Ukraine’s former president Petro O. Poroshenko, elected after street protests toppled his pro-Russian predecessor in February 2014, made good relations with the Obama administration his top foreign relations priority and then invested heavily in wooing the Trump administration, despite having favored Mrs. Clinton in the 2016 election.

Mr. Poroshenko’s eagerness to win over Mr. Trump and his growing fears that political rivals would thwart his re-election opened the way for Mr. Giuliani to press Ukraine’s prosecutor general, Yuri Lutsenko, who has since been fired, to help Mr. Trump’s own re-election by investigating Joe Biden and his son.

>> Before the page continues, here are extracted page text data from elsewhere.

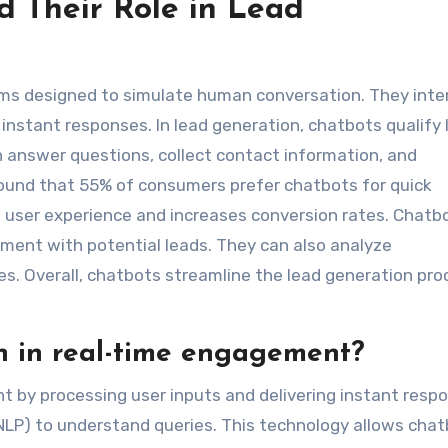
 Their Role in Lead
s designed to simulate human conversation. They inte
 instant responses. In lead generation, chatbots qualify
n answer questions, collect contact information, and
found that 55% of consumers prefer chatbots for quick
user experience and increases conversion rates. Chatb
ment with potential leads. They can also analyze
es. Overall, chatbots streamline the lead generation pro
n in real-time engagement?
 by processing user inputs and delivering instant resp
(NLP) to understand queries. This technology allows cha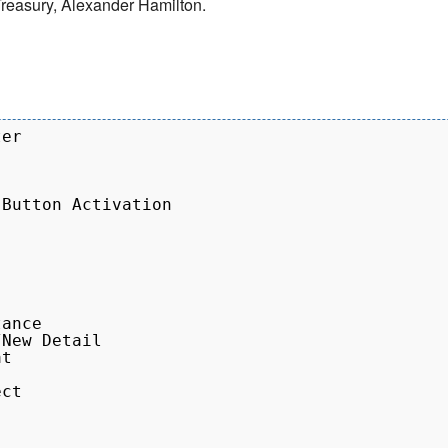
e Treasury, Alexander Hamilton.
er

Button Activation

ance

New Detail

t

ct
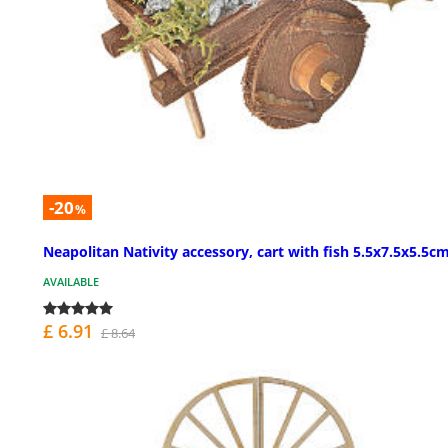
-20
%
Neapolitan Nativity accessory, cart with fish 5.5x7.5x5.5c
AVAILABLE
£ 6.91
£ 8.64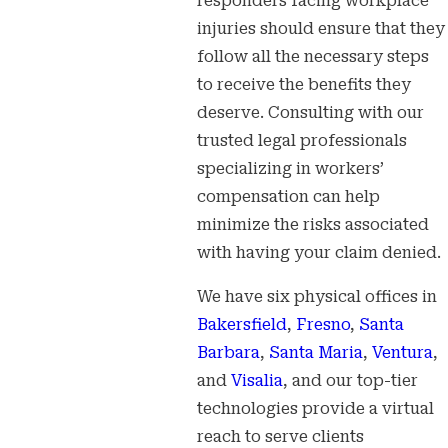
responders facing workplace
injuries should ensure that they
follow all the necessary steps
to receive the benefits they
deserve. Consulting with our
trusted legal professionals
specializing in workers’
compensation can help
minimize the risks associated
with having your claim denied.
We have six physical offices in
Bakersfield
,
Fresno
,
Santa
Barbara
,
Santa Maria
,
Ventura
,
and
Visalia
, and our top-tier
technologies provide a virtual
reach to serve clients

How Mr. Poroshenko expected the Trump administration to help lift his sagging fortunes ahead of Ukraine’s presidential election, held in two rounds in March and April this year, is unclear. He got trounced anyway, losing emphatically to Mr. Zelensky, whose own officials quickly became the Trump team’s new targets in its drive to damage Mr. Biden.

While Democrats want Mr. Trump impeached over his dealings with Ukraine, the president and his allies have counterattacked with their own Ukraine-focused scandals. They have revived a debunked theory that the country colluded with the Clinton campaign to hurt Mr. Trump’s chances in 2016 and asserted, with little evidence, that Mr. Biden used his position as vice president to prevent Ukraine from investigating his son.

Ukrainians, jaded after years of watching their own leaders trade the power and privileges of office for personal financial or political gain, have mostly shrugged off what, for Mr. Trump, is possibly the most serious scandal to buffet the White House since Watergate toppled President Richard Nixon in 1974.

That a country few Americans paid much attention to in the past now commands center stage in Washington has stirred mostly bemusement in Ukraine. Those feelings are also tinged with a touch of pride that, after centuries in the shadow of Russia, its giant neighbor to the east, the nation is no longer seen as a backwater but a pivot around which the fate of the world’s most powerful country implausibly turns.

Pavlo Klimkin, Ukraine’s foreign minister under Mr. Poroshenko, said in a caustic Twitter message this week that going down in history “as the country that led to the impeachment of the U.S. president” was “not a very fun prospect.” But, he added, “Now everyone understands what we are capable of.”

Andrew Kramer contributed reporting from Kiev, Ukraine.